WHAT IS REQUIRED:
For the material that follows, return exactly the lines from the one with "<!-- district labels -->" through the one with "<!-- north arrow -->", both ends included.
----------
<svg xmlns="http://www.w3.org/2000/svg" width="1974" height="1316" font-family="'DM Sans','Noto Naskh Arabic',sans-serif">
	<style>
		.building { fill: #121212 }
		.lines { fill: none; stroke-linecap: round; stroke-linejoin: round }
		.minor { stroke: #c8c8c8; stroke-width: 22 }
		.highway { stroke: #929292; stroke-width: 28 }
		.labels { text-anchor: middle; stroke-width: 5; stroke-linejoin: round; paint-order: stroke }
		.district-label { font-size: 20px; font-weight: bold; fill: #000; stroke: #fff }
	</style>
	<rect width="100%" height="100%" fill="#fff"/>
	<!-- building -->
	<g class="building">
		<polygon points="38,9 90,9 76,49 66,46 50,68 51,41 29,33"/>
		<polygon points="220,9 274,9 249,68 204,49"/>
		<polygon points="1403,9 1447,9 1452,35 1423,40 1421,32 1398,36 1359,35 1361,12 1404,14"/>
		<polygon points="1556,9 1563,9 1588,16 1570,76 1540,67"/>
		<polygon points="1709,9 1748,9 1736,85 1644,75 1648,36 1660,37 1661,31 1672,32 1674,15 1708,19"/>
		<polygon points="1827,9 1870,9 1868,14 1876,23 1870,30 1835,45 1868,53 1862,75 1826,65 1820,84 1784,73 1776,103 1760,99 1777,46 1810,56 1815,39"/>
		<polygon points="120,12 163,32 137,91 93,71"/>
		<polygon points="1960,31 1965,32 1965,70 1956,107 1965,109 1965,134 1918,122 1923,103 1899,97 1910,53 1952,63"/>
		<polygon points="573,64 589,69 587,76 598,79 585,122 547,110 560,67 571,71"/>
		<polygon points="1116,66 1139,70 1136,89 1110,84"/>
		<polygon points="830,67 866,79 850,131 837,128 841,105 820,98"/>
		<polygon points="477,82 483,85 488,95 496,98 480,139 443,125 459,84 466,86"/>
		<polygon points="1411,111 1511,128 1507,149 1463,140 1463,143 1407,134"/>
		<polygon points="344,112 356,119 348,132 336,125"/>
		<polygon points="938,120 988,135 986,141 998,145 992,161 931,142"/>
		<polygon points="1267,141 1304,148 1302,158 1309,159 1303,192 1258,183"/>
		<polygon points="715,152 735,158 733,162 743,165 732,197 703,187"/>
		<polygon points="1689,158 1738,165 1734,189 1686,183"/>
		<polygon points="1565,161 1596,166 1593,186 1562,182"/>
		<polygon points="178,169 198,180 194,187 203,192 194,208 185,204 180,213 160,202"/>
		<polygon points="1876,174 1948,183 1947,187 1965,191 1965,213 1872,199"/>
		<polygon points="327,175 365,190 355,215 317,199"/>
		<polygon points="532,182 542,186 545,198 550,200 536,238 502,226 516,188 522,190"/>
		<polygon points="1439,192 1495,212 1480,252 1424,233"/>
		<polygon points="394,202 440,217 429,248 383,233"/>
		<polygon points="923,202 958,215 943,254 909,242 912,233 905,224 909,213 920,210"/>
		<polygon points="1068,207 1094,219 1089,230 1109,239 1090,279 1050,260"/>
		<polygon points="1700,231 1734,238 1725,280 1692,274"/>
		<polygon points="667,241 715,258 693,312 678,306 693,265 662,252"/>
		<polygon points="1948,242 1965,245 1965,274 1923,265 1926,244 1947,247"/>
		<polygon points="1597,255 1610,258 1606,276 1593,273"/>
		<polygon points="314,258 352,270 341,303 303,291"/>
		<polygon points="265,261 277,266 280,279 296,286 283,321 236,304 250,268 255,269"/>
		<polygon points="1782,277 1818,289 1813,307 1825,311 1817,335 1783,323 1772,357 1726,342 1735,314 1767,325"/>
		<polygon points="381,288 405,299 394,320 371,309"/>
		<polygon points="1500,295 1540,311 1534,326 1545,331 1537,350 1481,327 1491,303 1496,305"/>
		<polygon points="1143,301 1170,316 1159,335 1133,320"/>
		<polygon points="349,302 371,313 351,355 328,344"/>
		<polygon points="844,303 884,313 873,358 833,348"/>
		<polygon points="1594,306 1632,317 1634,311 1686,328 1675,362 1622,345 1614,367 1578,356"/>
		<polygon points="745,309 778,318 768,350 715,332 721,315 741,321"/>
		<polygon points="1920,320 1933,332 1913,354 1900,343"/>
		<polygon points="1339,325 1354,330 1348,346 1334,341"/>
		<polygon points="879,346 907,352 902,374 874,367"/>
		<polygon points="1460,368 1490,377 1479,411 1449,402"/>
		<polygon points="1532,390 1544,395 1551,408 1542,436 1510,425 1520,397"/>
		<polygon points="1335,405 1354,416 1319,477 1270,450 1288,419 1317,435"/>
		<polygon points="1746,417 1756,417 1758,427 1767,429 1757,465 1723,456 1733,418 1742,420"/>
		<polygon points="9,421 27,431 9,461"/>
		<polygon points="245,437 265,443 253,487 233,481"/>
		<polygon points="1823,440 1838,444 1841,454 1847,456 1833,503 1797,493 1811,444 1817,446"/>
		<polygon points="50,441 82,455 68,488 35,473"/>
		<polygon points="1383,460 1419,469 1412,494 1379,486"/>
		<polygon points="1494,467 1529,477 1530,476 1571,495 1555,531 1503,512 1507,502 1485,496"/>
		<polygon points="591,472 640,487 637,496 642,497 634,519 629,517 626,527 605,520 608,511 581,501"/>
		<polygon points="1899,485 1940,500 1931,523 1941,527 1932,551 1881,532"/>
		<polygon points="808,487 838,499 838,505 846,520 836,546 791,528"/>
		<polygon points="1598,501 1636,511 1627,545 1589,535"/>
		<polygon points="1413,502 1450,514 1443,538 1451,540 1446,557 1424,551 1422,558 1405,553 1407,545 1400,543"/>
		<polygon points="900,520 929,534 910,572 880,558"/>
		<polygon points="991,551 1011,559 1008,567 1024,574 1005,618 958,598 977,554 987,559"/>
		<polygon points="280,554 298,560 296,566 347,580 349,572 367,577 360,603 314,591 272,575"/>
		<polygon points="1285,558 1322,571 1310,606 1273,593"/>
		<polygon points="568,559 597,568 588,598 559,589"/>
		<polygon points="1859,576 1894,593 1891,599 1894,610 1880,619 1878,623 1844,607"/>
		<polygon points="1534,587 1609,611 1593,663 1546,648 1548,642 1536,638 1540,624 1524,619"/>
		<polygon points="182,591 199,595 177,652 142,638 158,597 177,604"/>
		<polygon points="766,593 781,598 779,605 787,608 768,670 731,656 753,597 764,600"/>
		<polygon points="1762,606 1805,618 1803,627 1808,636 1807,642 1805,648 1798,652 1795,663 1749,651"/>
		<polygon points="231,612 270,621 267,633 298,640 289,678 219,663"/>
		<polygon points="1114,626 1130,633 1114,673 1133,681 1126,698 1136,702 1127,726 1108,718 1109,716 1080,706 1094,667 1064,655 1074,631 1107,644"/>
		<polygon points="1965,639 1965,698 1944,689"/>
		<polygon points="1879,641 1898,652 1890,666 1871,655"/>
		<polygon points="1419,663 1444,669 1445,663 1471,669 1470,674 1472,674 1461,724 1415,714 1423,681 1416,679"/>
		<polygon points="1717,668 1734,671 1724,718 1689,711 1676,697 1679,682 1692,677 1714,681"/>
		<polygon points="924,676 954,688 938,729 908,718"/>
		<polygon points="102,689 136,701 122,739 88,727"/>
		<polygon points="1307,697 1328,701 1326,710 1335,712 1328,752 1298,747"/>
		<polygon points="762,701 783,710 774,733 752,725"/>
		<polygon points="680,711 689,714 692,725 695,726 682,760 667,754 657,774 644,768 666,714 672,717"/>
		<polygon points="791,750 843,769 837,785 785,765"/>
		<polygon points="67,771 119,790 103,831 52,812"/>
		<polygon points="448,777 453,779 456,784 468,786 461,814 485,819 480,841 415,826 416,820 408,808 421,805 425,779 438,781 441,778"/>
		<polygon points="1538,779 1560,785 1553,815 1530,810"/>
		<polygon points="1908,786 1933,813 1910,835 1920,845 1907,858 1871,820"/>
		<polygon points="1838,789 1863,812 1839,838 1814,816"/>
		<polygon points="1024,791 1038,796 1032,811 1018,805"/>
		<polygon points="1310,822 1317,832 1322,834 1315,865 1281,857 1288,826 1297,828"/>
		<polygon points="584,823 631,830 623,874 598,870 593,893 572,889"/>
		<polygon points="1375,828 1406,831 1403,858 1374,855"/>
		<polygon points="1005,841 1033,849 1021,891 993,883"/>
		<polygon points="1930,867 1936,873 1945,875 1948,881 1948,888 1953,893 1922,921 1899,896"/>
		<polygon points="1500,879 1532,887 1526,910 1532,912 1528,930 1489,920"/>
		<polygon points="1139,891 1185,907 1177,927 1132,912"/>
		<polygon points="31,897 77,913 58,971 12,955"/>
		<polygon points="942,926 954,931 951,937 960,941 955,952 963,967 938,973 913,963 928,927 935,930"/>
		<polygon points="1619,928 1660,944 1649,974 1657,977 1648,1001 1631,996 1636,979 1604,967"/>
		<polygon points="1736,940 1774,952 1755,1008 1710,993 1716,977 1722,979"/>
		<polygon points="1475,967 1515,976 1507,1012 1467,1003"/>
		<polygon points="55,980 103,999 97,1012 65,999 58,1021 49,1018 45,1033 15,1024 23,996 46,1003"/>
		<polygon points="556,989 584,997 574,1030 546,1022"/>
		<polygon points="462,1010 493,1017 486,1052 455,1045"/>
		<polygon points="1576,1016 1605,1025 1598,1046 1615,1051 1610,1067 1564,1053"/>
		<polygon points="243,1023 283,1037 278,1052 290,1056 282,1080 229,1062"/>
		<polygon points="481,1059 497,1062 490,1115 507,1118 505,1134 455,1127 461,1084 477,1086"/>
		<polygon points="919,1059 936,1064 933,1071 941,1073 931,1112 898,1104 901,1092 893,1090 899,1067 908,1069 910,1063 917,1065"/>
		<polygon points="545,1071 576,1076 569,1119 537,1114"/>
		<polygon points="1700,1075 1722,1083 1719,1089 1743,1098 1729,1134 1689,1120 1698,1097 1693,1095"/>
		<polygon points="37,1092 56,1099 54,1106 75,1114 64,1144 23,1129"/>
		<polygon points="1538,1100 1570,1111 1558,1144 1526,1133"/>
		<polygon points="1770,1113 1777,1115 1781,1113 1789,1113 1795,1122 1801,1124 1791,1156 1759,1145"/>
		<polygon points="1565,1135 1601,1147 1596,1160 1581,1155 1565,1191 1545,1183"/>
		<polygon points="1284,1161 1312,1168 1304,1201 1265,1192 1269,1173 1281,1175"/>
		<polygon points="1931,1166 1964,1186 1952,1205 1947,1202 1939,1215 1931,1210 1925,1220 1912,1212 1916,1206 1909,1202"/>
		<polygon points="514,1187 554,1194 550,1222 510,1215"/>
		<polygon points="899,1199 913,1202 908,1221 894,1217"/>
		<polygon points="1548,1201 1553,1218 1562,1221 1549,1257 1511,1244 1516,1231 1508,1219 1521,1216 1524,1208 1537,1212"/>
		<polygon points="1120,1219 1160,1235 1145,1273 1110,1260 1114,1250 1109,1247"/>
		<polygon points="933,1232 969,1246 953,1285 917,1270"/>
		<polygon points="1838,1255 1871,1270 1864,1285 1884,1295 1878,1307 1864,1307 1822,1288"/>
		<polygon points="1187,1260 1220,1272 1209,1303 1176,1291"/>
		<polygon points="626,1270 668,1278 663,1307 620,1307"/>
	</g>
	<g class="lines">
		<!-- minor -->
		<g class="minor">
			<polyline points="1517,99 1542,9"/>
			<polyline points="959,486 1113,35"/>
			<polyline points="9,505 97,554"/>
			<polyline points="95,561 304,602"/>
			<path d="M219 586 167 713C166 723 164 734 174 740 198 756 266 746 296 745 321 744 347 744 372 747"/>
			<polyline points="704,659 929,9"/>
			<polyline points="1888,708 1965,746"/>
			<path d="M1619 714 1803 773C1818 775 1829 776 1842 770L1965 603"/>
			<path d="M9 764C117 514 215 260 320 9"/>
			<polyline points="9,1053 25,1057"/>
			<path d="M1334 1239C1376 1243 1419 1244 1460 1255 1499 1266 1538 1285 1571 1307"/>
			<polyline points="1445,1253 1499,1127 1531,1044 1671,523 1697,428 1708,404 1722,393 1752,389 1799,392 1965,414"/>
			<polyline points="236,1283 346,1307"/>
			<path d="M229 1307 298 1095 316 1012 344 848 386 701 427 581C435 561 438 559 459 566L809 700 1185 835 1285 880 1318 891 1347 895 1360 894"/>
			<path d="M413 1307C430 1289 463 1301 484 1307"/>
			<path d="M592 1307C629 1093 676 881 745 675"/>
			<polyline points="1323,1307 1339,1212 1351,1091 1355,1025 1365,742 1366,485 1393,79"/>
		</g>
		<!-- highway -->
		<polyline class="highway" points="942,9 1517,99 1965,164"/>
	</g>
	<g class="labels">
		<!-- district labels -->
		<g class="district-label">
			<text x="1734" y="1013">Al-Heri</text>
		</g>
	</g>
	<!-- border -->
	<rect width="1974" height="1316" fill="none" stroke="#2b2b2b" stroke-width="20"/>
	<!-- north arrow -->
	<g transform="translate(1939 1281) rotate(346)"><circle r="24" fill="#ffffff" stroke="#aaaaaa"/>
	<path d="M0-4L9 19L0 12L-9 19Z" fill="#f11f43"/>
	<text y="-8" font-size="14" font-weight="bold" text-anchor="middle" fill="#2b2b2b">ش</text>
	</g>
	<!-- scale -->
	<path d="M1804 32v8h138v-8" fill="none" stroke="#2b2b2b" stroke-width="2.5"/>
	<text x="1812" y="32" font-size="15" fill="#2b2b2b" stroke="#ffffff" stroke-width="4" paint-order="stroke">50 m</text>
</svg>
----------
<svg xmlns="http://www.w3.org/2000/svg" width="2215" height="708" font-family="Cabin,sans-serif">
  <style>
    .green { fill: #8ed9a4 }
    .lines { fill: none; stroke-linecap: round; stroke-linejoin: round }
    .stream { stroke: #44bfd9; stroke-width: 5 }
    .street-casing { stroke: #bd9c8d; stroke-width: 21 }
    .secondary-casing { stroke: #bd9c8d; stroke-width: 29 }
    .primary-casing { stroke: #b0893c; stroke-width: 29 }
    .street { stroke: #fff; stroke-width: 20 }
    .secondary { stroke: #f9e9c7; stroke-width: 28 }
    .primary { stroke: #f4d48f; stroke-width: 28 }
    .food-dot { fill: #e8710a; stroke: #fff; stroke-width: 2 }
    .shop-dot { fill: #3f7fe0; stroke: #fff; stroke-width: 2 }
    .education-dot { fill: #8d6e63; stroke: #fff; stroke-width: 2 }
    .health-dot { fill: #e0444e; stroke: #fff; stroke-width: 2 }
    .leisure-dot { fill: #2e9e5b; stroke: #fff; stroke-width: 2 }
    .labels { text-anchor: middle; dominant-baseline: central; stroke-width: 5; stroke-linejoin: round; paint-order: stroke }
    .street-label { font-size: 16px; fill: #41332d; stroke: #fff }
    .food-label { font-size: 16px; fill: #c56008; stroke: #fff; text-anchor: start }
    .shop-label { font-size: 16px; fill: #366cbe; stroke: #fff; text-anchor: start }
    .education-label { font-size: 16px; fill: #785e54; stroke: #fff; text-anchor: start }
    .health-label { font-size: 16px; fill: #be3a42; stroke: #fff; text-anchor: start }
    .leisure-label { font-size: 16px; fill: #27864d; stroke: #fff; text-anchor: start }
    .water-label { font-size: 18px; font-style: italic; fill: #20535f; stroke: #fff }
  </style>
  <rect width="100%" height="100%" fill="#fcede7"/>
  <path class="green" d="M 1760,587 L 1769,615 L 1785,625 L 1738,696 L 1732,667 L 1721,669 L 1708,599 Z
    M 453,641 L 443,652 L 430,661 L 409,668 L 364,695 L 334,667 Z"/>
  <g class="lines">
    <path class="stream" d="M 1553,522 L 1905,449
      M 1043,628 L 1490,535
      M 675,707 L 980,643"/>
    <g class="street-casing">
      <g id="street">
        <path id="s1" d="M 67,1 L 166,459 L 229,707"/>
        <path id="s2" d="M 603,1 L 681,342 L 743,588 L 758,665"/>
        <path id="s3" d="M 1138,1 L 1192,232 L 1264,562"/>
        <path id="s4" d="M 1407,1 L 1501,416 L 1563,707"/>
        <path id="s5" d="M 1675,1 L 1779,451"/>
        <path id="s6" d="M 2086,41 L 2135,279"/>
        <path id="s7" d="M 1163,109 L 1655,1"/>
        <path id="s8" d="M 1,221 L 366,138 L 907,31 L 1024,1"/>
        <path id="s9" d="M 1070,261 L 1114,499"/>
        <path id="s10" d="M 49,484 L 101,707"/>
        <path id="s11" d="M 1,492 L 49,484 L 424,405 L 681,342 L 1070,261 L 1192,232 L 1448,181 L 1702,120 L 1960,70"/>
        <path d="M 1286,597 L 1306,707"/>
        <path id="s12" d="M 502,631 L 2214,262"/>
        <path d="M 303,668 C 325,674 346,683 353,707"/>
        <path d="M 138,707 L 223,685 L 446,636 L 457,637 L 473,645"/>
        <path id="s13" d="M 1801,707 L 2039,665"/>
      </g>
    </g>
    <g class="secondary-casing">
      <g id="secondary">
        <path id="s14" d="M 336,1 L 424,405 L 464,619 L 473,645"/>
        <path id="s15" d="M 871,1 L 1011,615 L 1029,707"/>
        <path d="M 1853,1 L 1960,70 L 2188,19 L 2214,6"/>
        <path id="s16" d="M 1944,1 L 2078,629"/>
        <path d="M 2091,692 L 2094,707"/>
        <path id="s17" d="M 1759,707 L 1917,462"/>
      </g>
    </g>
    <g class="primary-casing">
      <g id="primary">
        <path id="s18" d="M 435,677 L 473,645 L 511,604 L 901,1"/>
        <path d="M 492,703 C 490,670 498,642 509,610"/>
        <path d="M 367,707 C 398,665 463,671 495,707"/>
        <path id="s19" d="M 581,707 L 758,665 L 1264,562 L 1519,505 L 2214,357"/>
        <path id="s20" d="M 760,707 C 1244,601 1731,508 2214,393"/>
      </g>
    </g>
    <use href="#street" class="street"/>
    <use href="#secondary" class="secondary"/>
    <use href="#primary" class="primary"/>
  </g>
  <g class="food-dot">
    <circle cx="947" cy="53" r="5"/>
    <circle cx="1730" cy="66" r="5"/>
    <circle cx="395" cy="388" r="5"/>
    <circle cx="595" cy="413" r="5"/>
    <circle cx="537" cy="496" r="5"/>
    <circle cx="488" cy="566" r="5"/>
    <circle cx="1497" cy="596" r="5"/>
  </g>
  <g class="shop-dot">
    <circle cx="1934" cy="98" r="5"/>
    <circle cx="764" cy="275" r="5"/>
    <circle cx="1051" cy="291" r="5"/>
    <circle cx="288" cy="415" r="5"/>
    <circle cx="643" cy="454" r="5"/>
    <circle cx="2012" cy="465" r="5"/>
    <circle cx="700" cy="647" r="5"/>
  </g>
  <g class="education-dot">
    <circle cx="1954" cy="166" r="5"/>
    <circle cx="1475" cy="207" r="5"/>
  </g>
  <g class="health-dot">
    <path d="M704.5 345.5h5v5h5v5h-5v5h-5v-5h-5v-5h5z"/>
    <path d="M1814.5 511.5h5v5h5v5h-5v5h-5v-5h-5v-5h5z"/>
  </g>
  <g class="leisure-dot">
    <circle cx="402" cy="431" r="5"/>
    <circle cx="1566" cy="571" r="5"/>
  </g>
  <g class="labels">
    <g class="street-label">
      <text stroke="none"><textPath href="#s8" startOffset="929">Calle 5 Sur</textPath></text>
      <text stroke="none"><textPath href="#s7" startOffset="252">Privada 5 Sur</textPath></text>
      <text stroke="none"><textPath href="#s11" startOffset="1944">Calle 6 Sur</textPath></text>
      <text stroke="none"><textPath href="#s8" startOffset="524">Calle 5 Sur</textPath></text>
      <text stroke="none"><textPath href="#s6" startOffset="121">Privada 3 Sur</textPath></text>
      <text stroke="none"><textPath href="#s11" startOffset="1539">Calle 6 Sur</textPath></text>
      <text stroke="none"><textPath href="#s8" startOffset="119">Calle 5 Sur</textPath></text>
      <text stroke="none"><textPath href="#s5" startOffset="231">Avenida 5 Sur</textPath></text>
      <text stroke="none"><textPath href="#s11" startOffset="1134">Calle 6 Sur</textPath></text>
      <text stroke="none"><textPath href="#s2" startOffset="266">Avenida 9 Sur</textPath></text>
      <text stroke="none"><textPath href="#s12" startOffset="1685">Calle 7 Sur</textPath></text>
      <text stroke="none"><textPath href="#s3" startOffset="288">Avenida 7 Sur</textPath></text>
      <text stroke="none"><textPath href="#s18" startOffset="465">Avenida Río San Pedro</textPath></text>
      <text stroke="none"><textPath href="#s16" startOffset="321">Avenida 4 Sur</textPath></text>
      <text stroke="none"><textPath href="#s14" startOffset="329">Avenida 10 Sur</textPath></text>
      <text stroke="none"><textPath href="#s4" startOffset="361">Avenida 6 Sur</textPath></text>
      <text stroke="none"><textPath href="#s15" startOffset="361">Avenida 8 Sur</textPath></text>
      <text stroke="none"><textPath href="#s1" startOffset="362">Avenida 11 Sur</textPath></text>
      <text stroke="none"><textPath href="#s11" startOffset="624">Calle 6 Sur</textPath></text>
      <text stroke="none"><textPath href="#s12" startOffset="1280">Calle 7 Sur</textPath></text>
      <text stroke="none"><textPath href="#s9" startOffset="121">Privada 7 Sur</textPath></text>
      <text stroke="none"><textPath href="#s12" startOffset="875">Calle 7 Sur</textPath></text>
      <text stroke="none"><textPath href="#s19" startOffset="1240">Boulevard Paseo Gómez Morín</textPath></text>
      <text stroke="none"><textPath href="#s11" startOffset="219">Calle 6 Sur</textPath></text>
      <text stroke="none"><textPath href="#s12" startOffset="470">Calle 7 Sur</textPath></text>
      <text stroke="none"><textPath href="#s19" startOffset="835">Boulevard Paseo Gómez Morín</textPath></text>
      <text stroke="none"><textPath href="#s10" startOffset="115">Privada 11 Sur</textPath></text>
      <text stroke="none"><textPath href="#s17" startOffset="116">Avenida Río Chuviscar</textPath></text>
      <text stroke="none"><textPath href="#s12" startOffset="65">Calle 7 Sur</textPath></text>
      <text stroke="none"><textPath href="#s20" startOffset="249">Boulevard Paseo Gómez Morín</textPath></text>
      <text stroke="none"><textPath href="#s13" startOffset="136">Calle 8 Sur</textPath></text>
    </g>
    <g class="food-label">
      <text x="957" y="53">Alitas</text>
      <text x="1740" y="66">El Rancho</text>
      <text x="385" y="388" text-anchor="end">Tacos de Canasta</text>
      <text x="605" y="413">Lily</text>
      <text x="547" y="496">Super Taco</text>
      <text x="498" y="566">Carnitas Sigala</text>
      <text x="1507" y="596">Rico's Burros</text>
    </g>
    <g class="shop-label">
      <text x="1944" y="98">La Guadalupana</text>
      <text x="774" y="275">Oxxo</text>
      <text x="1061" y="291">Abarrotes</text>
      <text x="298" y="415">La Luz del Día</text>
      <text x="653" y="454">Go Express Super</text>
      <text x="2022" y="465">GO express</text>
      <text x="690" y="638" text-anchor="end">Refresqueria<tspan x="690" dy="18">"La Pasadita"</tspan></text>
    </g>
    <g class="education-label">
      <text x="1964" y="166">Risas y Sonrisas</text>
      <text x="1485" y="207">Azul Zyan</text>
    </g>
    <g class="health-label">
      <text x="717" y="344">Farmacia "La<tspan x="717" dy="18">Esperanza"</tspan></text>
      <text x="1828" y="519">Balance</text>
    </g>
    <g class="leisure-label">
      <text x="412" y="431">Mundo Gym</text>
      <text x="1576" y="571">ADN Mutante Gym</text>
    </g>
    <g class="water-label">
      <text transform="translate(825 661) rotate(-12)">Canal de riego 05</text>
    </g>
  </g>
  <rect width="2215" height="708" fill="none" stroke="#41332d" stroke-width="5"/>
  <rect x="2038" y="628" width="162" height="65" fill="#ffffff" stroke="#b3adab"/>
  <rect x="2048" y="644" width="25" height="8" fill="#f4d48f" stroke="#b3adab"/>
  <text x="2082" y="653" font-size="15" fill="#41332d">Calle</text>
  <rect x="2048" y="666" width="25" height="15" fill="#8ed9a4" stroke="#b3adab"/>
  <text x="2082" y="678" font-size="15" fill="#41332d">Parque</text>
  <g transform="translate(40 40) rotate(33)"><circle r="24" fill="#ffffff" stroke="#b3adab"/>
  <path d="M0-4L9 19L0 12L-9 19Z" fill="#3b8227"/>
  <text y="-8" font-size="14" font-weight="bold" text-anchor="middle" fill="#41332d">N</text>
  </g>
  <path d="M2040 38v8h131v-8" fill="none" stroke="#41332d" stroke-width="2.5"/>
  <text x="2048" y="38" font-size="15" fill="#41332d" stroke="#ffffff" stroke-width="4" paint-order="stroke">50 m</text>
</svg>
----------
TASK SOLUTION:
		<!-- district labels -->
		<g class="district-label">
			<text x="1734" y="1013">Al-Heri</text>
		</g>
	</g>
	<!-- border -->
	<rect width="1974" height="1316" fill="none" stroke="#2b2b2b" stroke-width="20"/>
	<!-- north arrow -->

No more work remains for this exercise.